§ TRECHO FORNECIDO:
____
Trocando em miúdos a já famosa coletiva de Abel depois da eliminação
Falar de Abel Ferreira é sempre movimento arriscado. Abel já colocou os pés na dimensão das coisas sagradas que envolvem a identidade palmeirense. Desse modo, criticar Abel é, para o torcedor, criticar uma figura intocável e que já não pertence mais às coisas mundanas. Ainda assim, é dever do jornalismo seguir apontando o que deve ser apontado sem deixar de entender o caráter mitológico que a história do encontro entre Palmeiras e Abel tem.
Abel é um treinador muitíssimo acima da média. O que ele fez com o Palmeiras não tem precedente no futebol brasileiro - talvez nem no mundial - se considerarmos a rapidez com que o sucesso foi alcançado e mantido. Há coisas quantificáveis, como títulos e equilíbrio financeiro - e coisas nem tão quantificáveis de imediato, como novos torcedores pelo Brasil, ligação afetiva da massa com o clube, alegria, orgulho, engajamento. Há um Palmeiras antes de Abel e um depois de Abel.
Mas, conforme Abel foi adquirindo confiança e idolatria, as coletivas foram se tornando momentos bastante constrangedores.
A da noite da eliminação para o Boca talvez seja o ápice desse espetáculo de horror.
Abel, enfadado, dá a impressão de que o jornalismo brasileiro é medíocre, que as perguntas são de baixa qualidade, que os repórteres são ruins no que fazem. Há, claro, perguntas ruins, perguntas desnecessárias, perguntas longas que mais parecem um postulado, perguntas que poderiam ser feitas em uma frase mas levam minutos dando voltas em si, perguntas boas, perguntas excelentes, perguntas corajosas. Tem de tudo. Mas, por causa da postura desafiadora de Abel, a voz de quem faz as perguntas agora é trêmula. A minha certamente seria se eu fosse um desses profissionais.
Durante a coletiva pós-jogo dessa quarta-feira, Abel não precisou de dois minutos para dar sua primeira canelada. O corajoso jornalista escolhido para começar a chuva de pontapés quis saber por que insistir com os mesmos 11 da Bombonera se o jogo não foi bom. Abel respondeu perguntando se o repórter sabia quantos arremates fez o adversário. O repórter deve ter dito que não. Abel foi para o ataque: "Devia saber. Tá tão bem informado? devia saber".
A impressão que temos é a de que Abel acredita que o corpo jornalístico acha que sabe mais do que ele sobre tática, técnica, estratégia etc e se emputece quando pressionado com perguntas sobre suas escolhas. Para contra-atacar, Abel, sempre que pode, sugere que sabe mais sobre jornalismo do que os profissionais sentados a sua frente. É comum que ele mesmo faça as perguntas que consideraria adequadas, estilo Salvador Hugo Palaia.
Acho perfeitamente compreensível que um treinador eliminado há minutos esteja de saco cheio desse protocolo rígido, de ter que falar sobre o que acabou de acontecer, de precisar dar a cara a público e explicar o que nem ele ainda talvez tenha entendido. Mas a questão é que os repórteres estão trabalhando, o torcedor está esperando e o contrato exige esse teatro. Se é inevitável, podemos apenas tentar nos respeitar uns aos outros. Criticar o formato rígido das entrevistas apontando o dedo para a Conmebol nenhum homão faz.
____
§ MATERIAL COLETADO:
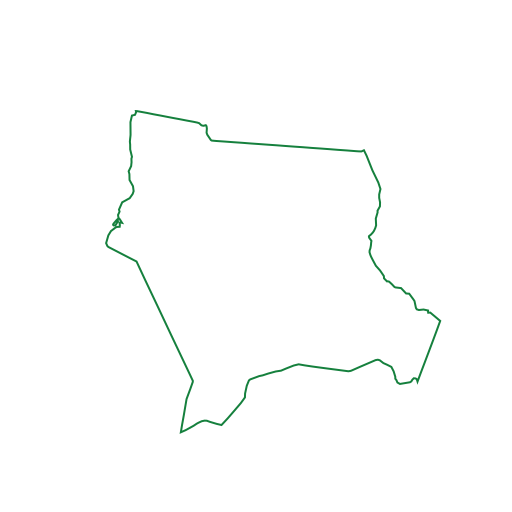 SVG path tracing the border of Kenya, rotated 155°
{"feature_id": "KEN", "entity_name": "Kenya", "entity_type": "country or territory", "adm_level": 0, "iso_a3": "KEN", "parent_name": "Africa", "parent_adm1": "", "projection": "orthographic", "projection_center": [37.674, 0.4], "detail": "fine", "context": "isolated", "style": "outline", "palette": "green", "viewbox_px": 512, "rotation_deg": 155, "n_neighbors": 0, "source": "natural_earth", "source_scale": "50m", "svg_char_len": 2849}
<svg xmlns="http://www.w3.org/2000/svg" viewBox="0 0 512 512"><g transform="rotate(155 256 256)"><path d="M113.5,306.2L113.4,300.1L114.3,284.5L114.1,270.9L114.9,264.1L118.3,259.8L119.8,256.6L120.9,252.2L122.7,248.6L126.7,245.7L127.4,244.1L131.6,239.3L134.2,233.0L136.1,230.9L138.5,228.9L140.2,227.9L142.9,226.8L145.1,226.3L145.5,225.8L145.7,224.7L145.0,220.9L145.9,219.6L147.4,217.0L149.1,214.6L150.6,213.1L151.5,211.5L151.9,208.8L152.0,206.8L151.9,203.7L151.5,196.5L149.7,190.5L148.6,183.8L149.4,181.6L148.0,177.6L147.3,177.4L146.2,176.5L144.7,172.8L143.6,169.4L142.9,168.6L138.1,165.6L135.8,158.6L133.1,157.1L131.7,150.2L131.4,148.2L133.0,141.3L132.8,139.7L131.2,138.2L126.8,136.7L123.1,133.9L123.6,132.9L123.9,131.8L122.0,131.1L116.5,119.3L123.6,112.2L130.9,105.0L140.2,95.9L148.7,87.6L156.1,80.4L162.7,73.9L162.5,75.2L162.5,76.8L163.4,77.8L164.7,78.5L166.6,77.8L168.2,76.7L169.8,76.5L179.6,79.2L181.3,81.6L181.2,84.1L181.6,85.9L180.8,87.7L180.0,93.3L180.2,98.3L183.2,102.1L185.8,105.1L187.9,109.2L189.4,110.5L191.6,111.1L198.3,111.3L208.4,111.6L218.0,111.8L218.9,111.9L221.0,112.5L229.8,118.1L238.0,123.3L244.9,127.7L251.6,132.0L258.1,136.3L263.1,139.8L268.1,140.8L276.2,141.3L281.8,141.5L286.9,143.0L294.6,144.3L300.4,145.0L303.8,145.8L313.4,146.6L315.0,146.2L319.2,142.3L324.0,136.0L325.8,132.5L331.9,129.1L342.7,124.2L350.3,120.8L358.7,117.4L362.5,120.4L367.8,125.1L370.2,127.5L372.1,128.5L375.0,129.2L378.5,129.2L380.4,129.1L384.3,128.5L393.4,127.9L398.6,128.0L394.3,134.3L389.0,141.8L379.4,155.7L372.0,163.0L366.5,168.6L366.0,169.6L366.0,175.7L366.1,190.8L366.3,221.0L366.4,251.1L366.6,281.3L366.6,296.4L366.6,301.5L371.5,307.8L376.3,314.0L382.6,322.2L386.0,326.6L386.5,328.0L386.4,331.0L381.1,337.1L376.9,339.9L371.1,341.2L369.4,341.0L367.2,340.1L366.3,341.6L365.6,343.9L364.3,343.4L363.4,342.7L363.9,346.8L364.5,348.8L363.7,351.5L360.9,353.9L360.6,355.9L354.6,361.2L346.0,361.8L341.5,364.4L339.5,366.5L338.0,371.2L338.5,378.3L336.1,383.8L335.6,386.6L331.2,390.2L329.2,393.5L327.8,396.8L326.5,398.3L325.0,405.7L322.9,410.3L322.4,411.8L321.9,413.1L320.3,415.8L319.2,417.6L318.5,418.8L313.2,430.4L309.1,435.7L306.0,435.1L303.8,437.1L303.6,438.1L302.5,437.5L299.8,435.6L294.3,431.7L288.9,427.7L283.4,423.8L277.9,419.8L272.5,415.9L267.0,412.0L261.5,408.0L256.0,404.1L252.8,401.7L251.4,400.4L250.3,397.7L249.7,397.0L248.3,396.1L246.5,395.9L246.0,395.4L246.1,394.1L246.7,392.2L248.7,388.6L248.9,386.5L248.5,384.0L247.9,380.2L247.3,379.3L243.7,377.2L236.1,373.0L228.4,368.7L220.8,364.5L213.2,360.2L205.6,356.0L197.9,351.7L190.3,347.5L182.7,343.2L175.0,338.9L167.4,334.7L159.8,330.4L152.2,326.2L144.5,321.9L136.9,317.6L129.3,313.4L121.7,309.1L118.8,307.5L116.2,306.2L113.5,306.2ZM367.1,347.5L365.8,347.9L366.5,345.8L370.4,343.2L372.0,343.8L372.3,344.4L372.2,344.9L371.5,345.5L367.1,347.5Z" fill="none" stroke="#15803d" stroke-width="2"/></g></svg>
____
§ PEDIDO: No trecho sobre a coletiva de Abel Ferreira após a eliminação, o que o primeiro repórter quis saber? Baseie-se somente no trecho fornecido, sem recorrer às linhas.

§ TAREFA CONCLUÍDA: Por que insistir com os mesmos 11 da Bombonera se o jogo não foi bom.